Margaret Yandes Holliday (1844 — March 17, 1920), known as Grettie Y. Holliday, was an American Presbyterian missionary working in Tabriz, Persia (Iran) from 1883 to 1919.

==Early life==
Margaret Yandes Holliday was born in Indianapolis, Indiana, the daughter of William A. Holliday and Lucia Shaw Holliday. Her father was pastor of the First Presbyterian Church of Indianapolis. She attended McLean's Female Seminary in Indianapolis, graduating in 1858.

==Career==
Holliday, the only daughter of four surviving Holliday children, took care of her aging mother as a young woman. She became a missionary in her late thirties, after her mother died in 1881. She arrived in Tabriz in 1883, and served there for 37 years, sponsored by the Women's Foreign Missionary Society of the First Presbyterian Church of Indianapolis. She taught briefly at the mission's girls' school, but had no background or particular interest in teaching children; instead, she found her work in visiting villages as, in effect, an itinerant lay preacher, traveling with an interpreter and preaching about the Gospel in makeshift halls.

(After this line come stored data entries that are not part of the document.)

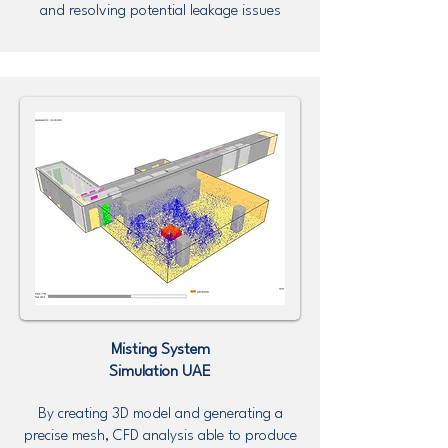
and resolving potential leakage issues
Misting System
Simulation UAE
By creating 3D model and generating a
precise mesh, CFD analysis able to produce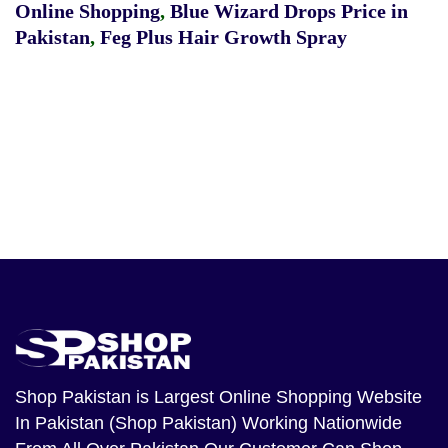
Online Shopping
,
Blue Wizard Drops Price in
Pakistan
,
Feg Plus Hair Growth Spray
Shop Pakistan
is Largest Online Shopping Website
In Pakistan (Shop Pakistan) Working Nationwide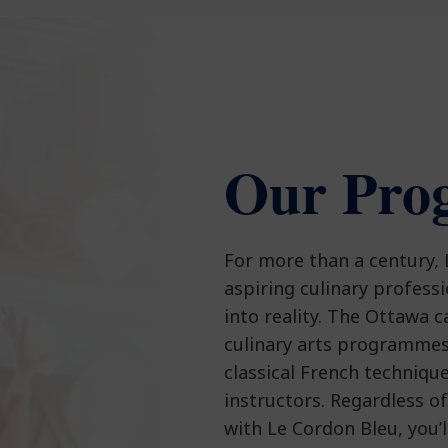
Our Pro
For more than a century,
aspiring culinary profess
into reality. The Ottawa 
culinary arts programmes
classical French techniqu
instructors. Regardless o
with Le Cordon Bleu, you’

She wrote letters home to the women's groups who sponsored her work, reporting about events in the region, including her observations on the Hamidian massacres: "Any pretext is sufficient for a slaughter of Armenians – first one is used, then another. The favorite pretext used by the Turkish government is that the Armenians are in a state of rebellion. To the best of my knowledge, and after careful investigation and observation, I can say that this is not true. The Armenians are peaceable, and would be good citizens if left alone," she explained in 1895. "The Armenians need help, and the help should be given in a proper way, so that it will reach them."

Holliday also wrote articles for missionary publications, and spoke to American church women's groups during her furloughs in 1888–1889, 1909, and 1919. She attended a mission conference in Lucknow in 1911.

The authorship of an anonymous book, Islam and Christianity, or the Quran and the Bible: A Letter to a Muslim Friend (American Tract Society 1901) has been attributed to Grettie Y. Holliday.

==Personal life==
Grettie Y. Holliday died after a stroke, while on furlough in Indianapolis in 1920, aged 76 years. Her papers are archived at the Indiana Historical Society.